In the 9 months leading up to election day, considerable time will be spent at Labour HQ and elsewhere working out which groups of voters are most likely to vote Labour. As we’ve reported before, young people are overwhelmingly likely to back Labour – the problem is that they don’t vote. 41% of 17-21 year olds polled said they’d vote Labour, but 59% said they wouldn’t bother to vote.
Unfortunately, the response from activists and politicians alike to such polling is often fatalistic. Young people “just don’t care”, one MP told me recently – and that’s the kind of attitude that leads to a politics where young people are ignored and excluded from the debate. Their lack of engagement with politics and an unwillingness to vote is read as apathy, rather than discontent. It’s blamed on the young people themselves, rather than on a political system which fails to engage them (and when it does -as the Lib Dems did on tuition fees – it often seems to let them down).

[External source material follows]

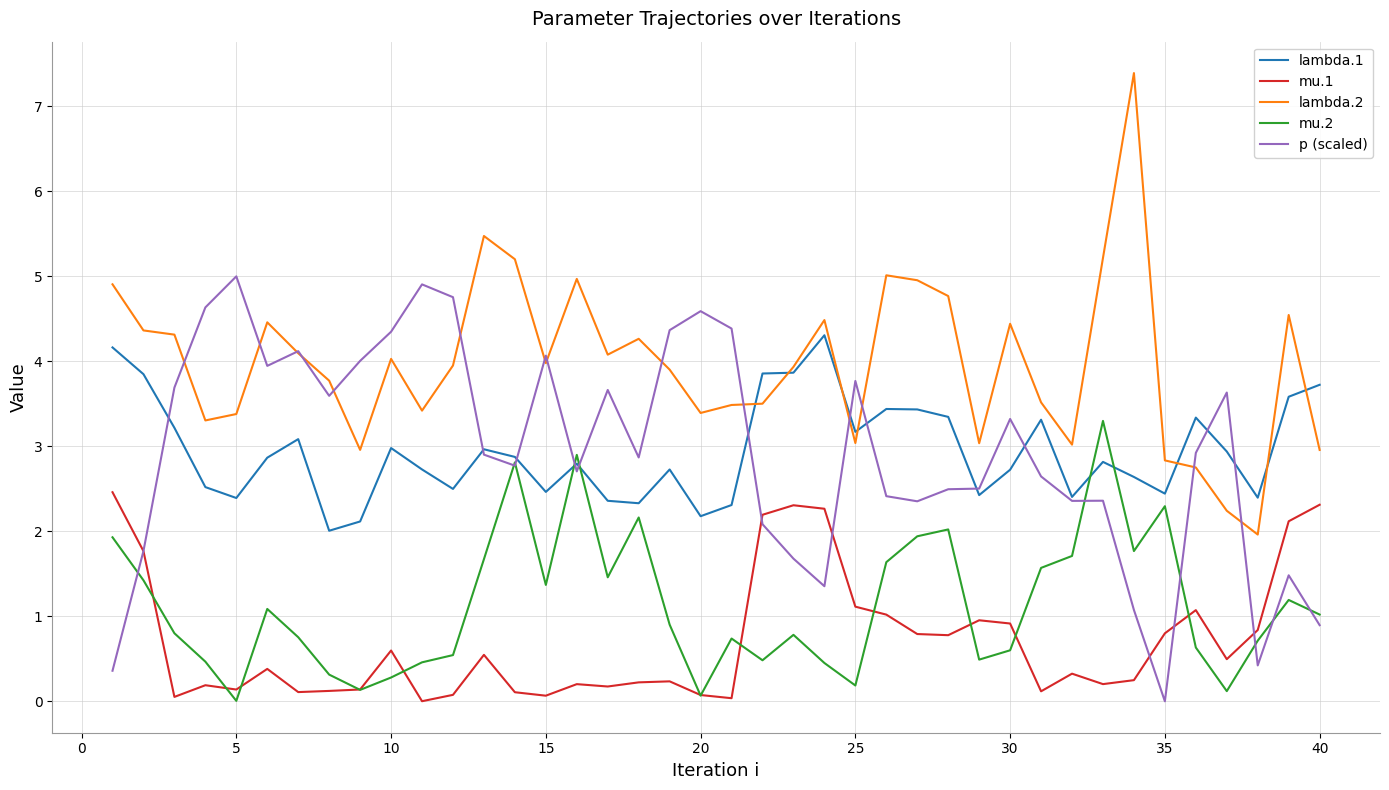

True or false: lambda.2 and mu.1 cross at least once.

False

Fortunately, the Labour Party have realised the importance of a strong youth vote at the next election, and as part of the party’s coalition of voters not just next year, but in subsequent elections too. A review – dubbed “Generation Y Vote” – has been put in place at the behest of Ed Miliband and Douglas Alexander to examine the 18-35 age group, identify what is stopping them from voting, and what the key issues are for this group that would drive them to the polls. The name is intended to reflect both the focus on Generation Y (people born between 1980 and 2000), and also a nod to the apathy that the party is trying to tackle (a play on “why vote”).

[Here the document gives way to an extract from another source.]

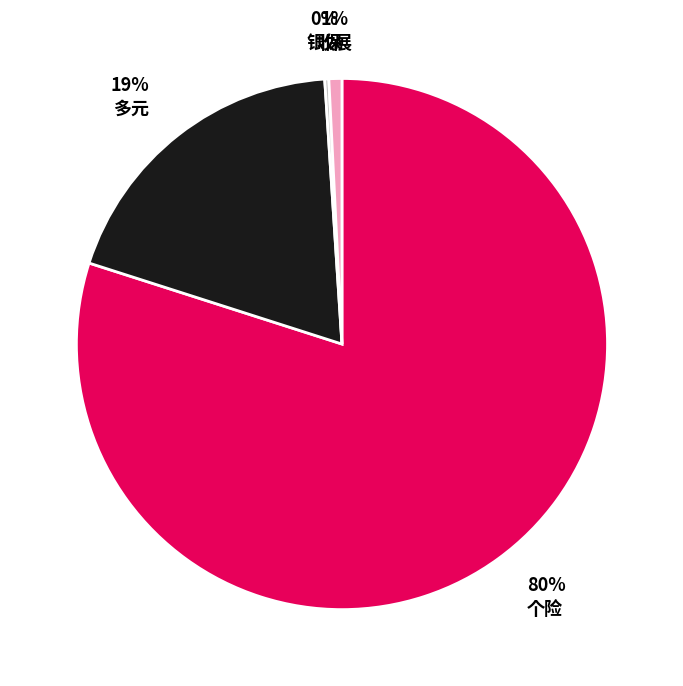

Is there any slice that represents more than half of the pie?

Yes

The review is being led by Shadow Northern Ireland Secretary Ivan Lewis, and he’ll be supported by Shadow Civil Society Minister Lisa Nandy. Ivan will be writing for LabourList today on the review and why it’s important. But because this issue is so important – and the disengagement of young voters is such a crucial issue not just for the Labour Party, but also for the way we do politics in this country – we wanted to look at this in detail on LabourList this week. So we’ll be hearing from some of the most interesting voices on youth engagement on LabourList – from inside and outside the party, from the UK and abroad – in the hope that we can play our part.